TCD Historian Edits Royal Irish Academy Book on the First World War: Our War: Ireland and The Great War
Posted on: 06 November 2008
Commemorating the 90th anniversary of the end of the First World War, a Royal Irish Academy book Our War: Ireland and the Great War edited by TCD Professor in of Modern European History, John Horne, will be launched on Remembrance Sunday November 9th.
The book accompanies the ten-part RTÉ Radio 1 Thomas Davis lecture series and a website. The first programme in the series featuring Professor John Horne will be broadcast on Monday November 10th at 10 pm.

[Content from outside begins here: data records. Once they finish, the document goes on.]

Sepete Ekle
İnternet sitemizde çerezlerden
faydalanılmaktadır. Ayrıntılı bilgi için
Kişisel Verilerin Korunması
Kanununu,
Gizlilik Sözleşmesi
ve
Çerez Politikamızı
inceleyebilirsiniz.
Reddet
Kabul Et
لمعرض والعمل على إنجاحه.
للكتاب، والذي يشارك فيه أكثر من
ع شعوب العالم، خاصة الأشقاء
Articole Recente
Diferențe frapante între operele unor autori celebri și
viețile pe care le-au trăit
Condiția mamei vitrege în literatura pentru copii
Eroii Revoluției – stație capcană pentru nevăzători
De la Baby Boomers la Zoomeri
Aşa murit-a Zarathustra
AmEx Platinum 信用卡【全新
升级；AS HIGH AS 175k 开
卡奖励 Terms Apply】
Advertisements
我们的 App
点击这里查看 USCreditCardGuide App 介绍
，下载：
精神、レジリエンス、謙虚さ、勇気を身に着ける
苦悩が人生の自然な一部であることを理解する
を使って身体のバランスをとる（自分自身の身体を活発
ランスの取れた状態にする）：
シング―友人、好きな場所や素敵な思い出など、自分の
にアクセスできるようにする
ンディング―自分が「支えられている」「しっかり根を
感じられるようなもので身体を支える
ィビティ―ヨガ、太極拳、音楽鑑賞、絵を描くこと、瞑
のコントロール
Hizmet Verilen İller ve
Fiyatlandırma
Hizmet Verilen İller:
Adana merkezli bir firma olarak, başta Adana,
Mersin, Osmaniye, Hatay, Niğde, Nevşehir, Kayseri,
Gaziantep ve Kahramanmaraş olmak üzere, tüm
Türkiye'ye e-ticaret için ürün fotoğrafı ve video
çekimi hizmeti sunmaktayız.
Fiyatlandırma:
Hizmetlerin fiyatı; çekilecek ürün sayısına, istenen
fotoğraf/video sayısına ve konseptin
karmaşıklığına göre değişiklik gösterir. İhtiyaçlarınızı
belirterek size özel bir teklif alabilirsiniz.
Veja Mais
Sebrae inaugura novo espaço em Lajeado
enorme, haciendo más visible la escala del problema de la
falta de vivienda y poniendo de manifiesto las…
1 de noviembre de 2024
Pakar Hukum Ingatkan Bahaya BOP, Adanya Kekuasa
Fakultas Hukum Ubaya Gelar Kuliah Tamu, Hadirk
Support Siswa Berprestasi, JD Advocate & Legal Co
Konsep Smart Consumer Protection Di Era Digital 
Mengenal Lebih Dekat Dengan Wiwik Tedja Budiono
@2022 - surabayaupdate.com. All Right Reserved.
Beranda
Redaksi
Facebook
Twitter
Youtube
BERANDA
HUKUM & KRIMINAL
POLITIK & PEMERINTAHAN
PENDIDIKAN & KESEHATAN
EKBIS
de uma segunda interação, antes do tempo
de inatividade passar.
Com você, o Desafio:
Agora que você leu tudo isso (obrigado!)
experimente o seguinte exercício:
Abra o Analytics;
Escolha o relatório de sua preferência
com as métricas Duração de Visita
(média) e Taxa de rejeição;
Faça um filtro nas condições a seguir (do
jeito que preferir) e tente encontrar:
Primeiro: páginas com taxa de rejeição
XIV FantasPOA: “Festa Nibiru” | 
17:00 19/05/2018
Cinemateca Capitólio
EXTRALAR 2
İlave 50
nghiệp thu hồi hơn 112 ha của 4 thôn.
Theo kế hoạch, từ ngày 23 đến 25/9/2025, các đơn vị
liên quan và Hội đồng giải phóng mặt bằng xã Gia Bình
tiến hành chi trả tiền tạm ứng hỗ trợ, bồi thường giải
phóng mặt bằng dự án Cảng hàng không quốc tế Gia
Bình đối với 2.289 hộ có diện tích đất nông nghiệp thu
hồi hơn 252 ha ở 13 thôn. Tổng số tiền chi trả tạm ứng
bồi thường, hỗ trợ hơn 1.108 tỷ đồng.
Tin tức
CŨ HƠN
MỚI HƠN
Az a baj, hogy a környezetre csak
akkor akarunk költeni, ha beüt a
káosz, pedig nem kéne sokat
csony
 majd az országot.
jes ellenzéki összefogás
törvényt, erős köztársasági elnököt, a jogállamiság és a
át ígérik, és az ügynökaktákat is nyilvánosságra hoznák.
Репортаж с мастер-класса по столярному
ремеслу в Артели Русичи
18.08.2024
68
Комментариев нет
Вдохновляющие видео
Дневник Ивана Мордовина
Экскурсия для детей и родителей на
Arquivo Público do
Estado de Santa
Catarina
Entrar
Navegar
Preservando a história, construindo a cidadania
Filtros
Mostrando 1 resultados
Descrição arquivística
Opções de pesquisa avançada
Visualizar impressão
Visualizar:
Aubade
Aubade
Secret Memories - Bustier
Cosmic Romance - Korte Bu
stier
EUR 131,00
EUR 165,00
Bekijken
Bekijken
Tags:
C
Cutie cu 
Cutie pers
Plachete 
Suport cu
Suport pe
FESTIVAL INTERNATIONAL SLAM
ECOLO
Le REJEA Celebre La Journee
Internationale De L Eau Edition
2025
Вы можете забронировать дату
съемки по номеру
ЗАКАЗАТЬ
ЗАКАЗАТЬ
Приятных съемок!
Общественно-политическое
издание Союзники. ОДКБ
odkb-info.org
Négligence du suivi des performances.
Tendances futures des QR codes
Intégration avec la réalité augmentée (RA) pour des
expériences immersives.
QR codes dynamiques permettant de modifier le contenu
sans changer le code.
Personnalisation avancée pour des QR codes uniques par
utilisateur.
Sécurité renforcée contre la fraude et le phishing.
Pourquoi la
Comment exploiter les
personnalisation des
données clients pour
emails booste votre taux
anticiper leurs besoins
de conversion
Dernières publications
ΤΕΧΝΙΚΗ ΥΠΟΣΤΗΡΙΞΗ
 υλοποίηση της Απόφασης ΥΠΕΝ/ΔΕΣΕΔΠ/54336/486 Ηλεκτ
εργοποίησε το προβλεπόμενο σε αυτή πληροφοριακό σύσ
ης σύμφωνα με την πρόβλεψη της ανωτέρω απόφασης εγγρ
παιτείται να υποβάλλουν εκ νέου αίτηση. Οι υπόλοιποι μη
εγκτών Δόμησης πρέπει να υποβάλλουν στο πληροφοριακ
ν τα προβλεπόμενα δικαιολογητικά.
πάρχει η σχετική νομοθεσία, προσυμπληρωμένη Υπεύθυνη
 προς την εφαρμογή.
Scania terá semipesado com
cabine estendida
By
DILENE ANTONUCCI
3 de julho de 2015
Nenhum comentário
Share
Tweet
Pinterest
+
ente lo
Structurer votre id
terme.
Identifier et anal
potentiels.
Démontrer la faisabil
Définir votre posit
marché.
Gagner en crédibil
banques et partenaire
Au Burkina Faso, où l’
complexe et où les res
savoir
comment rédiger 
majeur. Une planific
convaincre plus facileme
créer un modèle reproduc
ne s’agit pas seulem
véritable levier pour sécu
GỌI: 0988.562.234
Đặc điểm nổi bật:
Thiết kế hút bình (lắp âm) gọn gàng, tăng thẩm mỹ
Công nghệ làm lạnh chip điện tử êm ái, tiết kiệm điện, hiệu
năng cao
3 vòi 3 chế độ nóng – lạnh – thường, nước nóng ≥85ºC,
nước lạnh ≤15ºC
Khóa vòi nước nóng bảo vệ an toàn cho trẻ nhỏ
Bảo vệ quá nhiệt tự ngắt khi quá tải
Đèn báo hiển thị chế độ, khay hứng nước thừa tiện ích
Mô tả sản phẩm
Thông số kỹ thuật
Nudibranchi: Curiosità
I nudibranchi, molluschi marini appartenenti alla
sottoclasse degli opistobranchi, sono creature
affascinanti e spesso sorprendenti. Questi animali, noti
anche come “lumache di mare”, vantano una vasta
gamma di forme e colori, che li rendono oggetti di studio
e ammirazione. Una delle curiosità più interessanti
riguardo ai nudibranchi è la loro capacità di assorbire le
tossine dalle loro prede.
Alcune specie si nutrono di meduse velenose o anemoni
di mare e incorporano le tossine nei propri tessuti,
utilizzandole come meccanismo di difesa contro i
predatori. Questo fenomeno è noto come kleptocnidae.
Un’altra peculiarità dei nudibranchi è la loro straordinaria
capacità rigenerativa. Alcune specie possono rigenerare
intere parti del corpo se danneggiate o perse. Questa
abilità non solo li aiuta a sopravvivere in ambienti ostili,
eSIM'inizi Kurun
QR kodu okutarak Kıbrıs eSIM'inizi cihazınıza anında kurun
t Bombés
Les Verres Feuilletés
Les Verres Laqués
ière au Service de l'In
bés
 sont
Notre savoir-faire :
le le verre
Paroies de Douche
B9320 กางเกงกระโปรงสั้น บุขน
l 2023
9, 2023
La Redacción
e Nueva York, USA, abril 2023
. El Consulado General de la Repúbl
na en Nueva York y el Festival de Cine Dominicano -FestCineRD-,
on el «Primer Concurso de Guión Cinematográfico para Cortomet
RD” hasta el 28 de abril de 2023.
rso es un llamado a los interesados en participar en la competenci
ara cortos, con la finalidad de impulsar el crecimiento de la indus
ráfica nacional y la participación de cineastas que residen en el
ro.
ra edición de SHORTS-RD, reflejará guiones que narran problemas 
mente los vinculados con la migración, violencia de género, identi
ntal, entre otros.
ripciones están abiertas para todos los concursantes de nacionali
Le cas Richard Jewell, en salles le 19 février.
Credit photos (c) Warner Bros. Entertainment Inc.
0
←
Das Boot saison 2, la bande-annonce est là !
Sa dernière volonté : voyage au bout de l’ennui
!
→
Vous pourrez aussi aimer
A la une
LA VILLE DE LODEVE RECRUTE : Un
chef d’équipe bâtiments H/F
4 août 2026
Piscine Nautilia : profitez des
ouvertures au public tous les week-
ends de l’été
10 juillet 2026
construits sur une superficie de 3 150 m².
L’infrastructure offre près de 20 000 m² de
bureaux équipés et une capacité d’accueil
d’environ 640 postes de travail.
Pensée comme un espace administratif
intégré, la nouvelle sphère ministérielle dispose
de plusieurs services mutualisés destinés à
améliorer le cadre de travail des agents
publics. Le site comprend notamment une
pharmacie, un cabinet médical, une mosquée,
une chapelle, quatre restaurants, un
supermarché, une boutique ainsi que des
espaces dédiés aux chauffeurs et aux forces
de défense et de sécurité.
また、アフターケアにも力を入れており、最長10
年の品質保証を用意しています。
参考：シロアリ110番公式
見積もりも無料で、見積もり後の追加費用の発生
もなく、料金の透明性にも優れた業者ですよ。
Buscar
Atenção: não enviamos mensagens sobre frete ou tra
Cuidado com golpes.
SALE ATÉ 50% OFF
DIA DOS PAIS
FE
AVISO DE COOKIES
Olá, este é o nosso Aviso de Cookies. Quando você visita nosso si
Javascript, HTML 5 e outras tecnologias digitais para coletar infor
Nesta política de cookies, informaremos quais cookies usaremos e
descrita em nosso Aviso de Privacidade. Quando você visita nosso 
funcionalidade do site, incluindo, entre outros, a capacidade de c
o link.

Our War: Ireland and the Great War, is written by some of Ireland’s leading historians. It includes contributions from TCD Professors Terence Brown and David Fitzpatrick and from Dr Catriona Pennell, who completed her PhD in the Department of History this year. It provides an Irish perspective on World War One, which saw over 200,000 Irish soldiers fighting and some 30,000 dying. Throughout the book a number of the writers argue that the Great War brought gains as well as losses to Ireland and that it had an impact on every aspect of Irish life, whether personal, social, economic or political.
“In every sense the Great War was ‘our war’. Since it contributed decisively to the major turning point of twentieth century Irish history, 1913-1923, which saw a polarisation and realignment of national and political identities that has lasted to the present,” states the book’s editor Professor John Horne. “The book originated from two events held in Trinity in 2007. The first, an exhibition in the Library entitled ‘Ireland and the First World War’, was organised by TCD’s Keeper of Early Printed Books, Charles Benson. The second was the annual Glucksman Memorial Symposium ‘The Unthinkable: Europe, Ireland and the Great War’ organised by the Dean of Arts and Humanities, Professor Terence Brown, and the Long Room Hub.”
Our War: Ireland and the Great War relays the experience of ordinary Irish people during the war and chronicles the effect this war had, and still has, on Irish society. The lives and deaths of soldiers in the trenches, volunteer nurses, women, politicians and the workforce are all examined. Archival letters, diaries, wills and illustrations, including a number from Trinity’s Library collection, are reproduced documenting the pride, fear, anxiety and sorrow felt by soldiers, nurses, sweethearts, families and friends in the period.
About the Editor
John Horne is Professor of Modern European History at Trinity College Dublin where he is Director of the Centre for War Studies. He is a leading expert on the Great War internationally and has published with Alan Kramer the prize winning German Atrocities, 1914 and A History of Denial. He is currently editing the Blackwell Companion to the First World War and writing a history of France in the Great War.
Throughout the week to mark the 90th Anniversary of the end of the Great War
RTÉ is running a wide selection of World War One programming on radio and television based on the Great War. The Irish Times will also run a special feature in on Saturday October 8th.